Science magazine interviewed former leaders of the Institute for Education Sciences, where DOGE canceled scores of contracts. One thought it was great, the others thought it was alarming.
Science reports:
The sudden cancellation Monday of hundreds of millions of dollars of government contracts to collect information on the state of U.S. education will blind the government to important trends from preschool to college and beyond, according to education researchers angered by the move. The decision to terminate a reported 169 contracts at the National Center for Education Statistics (NCES) follows other assaults on federal statistical agencies triggered by a slew of executive orders from President Donald Trump.

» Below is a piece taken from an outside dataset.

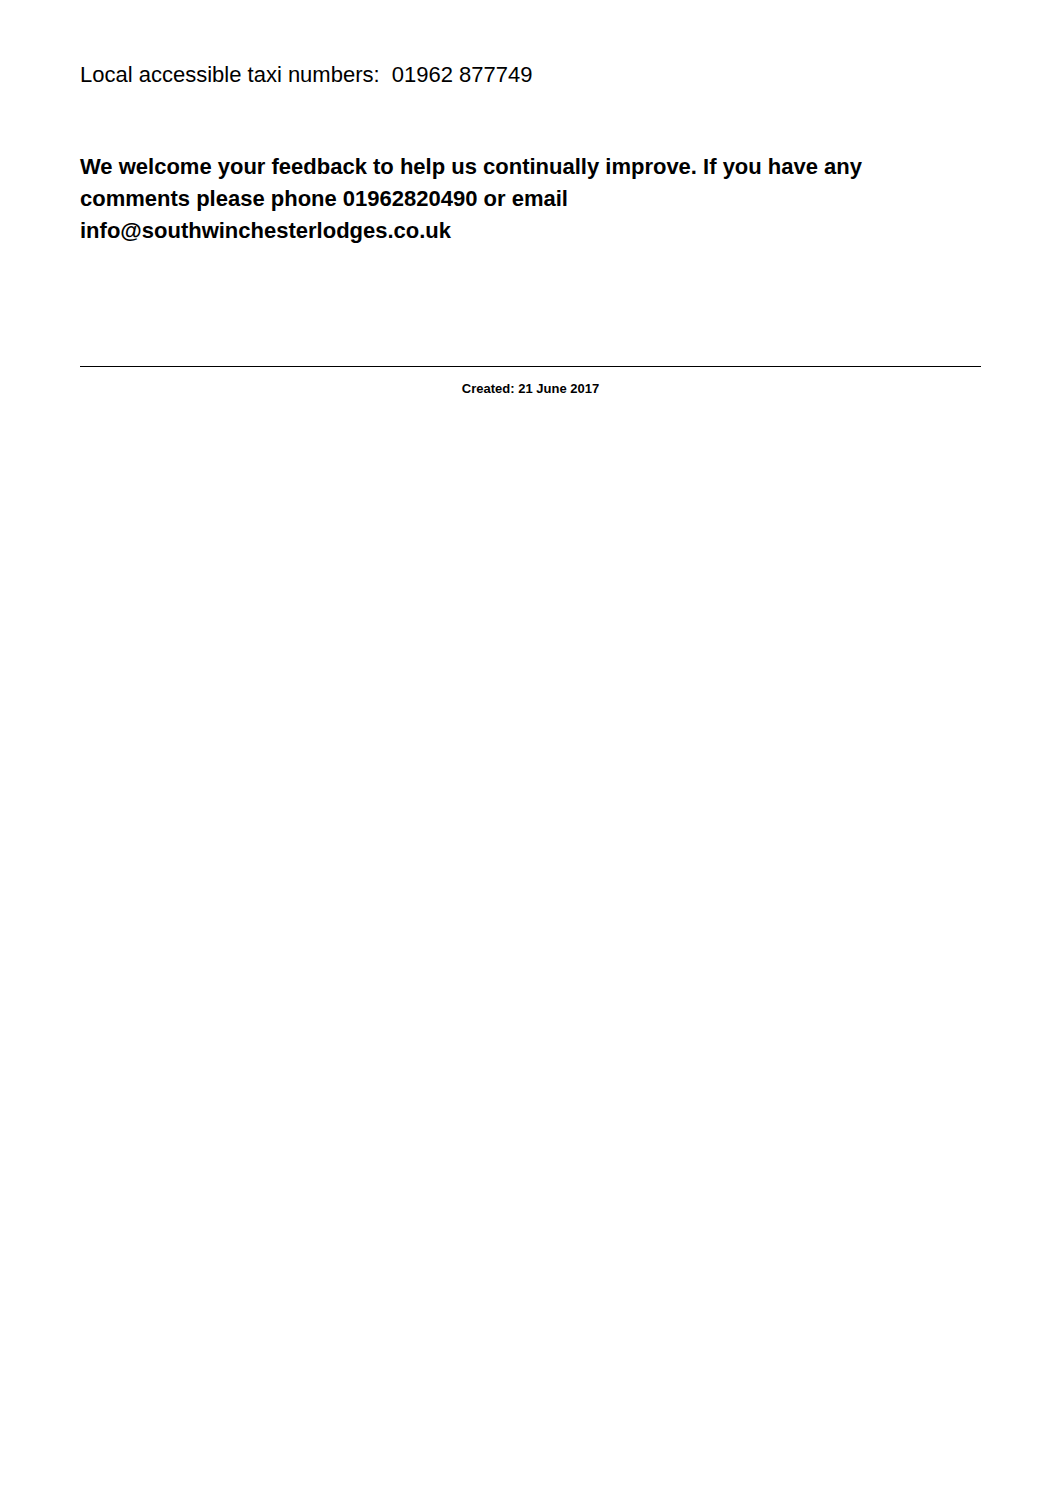Local accessible taxi numbers: 01962 877749
We welcome your feedback to help us continually improve. If you have any comments please phone 01962820490 or email info@southwinchesterlodges.co.uk
Created: 21 June 2017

It was orchestrated by the administration’s so-called Department of Government Efficiency led by Elon Musk, which said the cancellation affects $881 million in multiyear commitments.
Scientists opposed to the move say it promises to disrupt research on the problems in U.S. schools, including declining student mental health, the growing gap between low- and high-achieving students, and rising chronic absenteeism.
“In my view, the termination of these contracts is capricious and wasteful and cruel,” says sociologist Adam Gamoran, president of the William T. Grant Foundation, which supports research seeking to improve the lives of young people. “It’s taking a sledgehammer to what should have been a judicious process of evaluating those contracts, the vast majority of which are worth the investment…”
Education policy analyst James “Lynn” Woodworth led NCES during the first Trump administration and is now a research fellow at the Hoover Institution, a conservative think tank at Stanford University. Woodworth described to Science how the cancellations will affect nearly all federal education statistical efforts and the researchers who rely on the data.
Q: Why is ending these contracts such a big deal for NCES?
A: Unlike other federal statistical agencies, NCES can use only a tiny slice of the money IES gets from Congress to hire staff to carry out these duties. So it has to contract out almost all of its work. NCES has fewer than 100 employees, and more than 1000 contractors.
Q: What’s the immediate impact on the work now going on?
A: Some of these surveys are now in the field. For others, researchers are analyzing the data that’s been collected. All of that work is being stopped, immediately, which means all the money that’s been spent getting to that point is just wasted.
Q: What will happen to the data?
A: It’s not clear. NCES doesn’t have its own data center, because NCES has never been given the funds to set one up and hire people to run it. So the data are held by the contractors. And when their contract is terminated, is the money for data storage also being terminated?
Q: The Department of Education has said its decision won’t affect the National Assessment of Educational Progress (NAEP), dubbed the nation’s “report card,” a massive activity managed by NCES. But it relies on data from other NCES surveys that have now had their contracts terminated. What’s your take?
A: NAEP is based on the test results of a small but representative sample of U.S. students. To figure out which students or which school should be included in your sample, you need the data from the CCD [Common Core of Data, an NCES-managed database on students in U.S. public schools]. Another NCES survey, the PSS [Private School Survey], provides NAEP with the same data for private schools. Without the data from the CCD and the PSS [whose contracts are now terminated], you can’t select and create a proper sample. And that is true not just for NAEP. It will affect every researcher in the country who uses CCD as the frame for sampling and weighing of their survey population.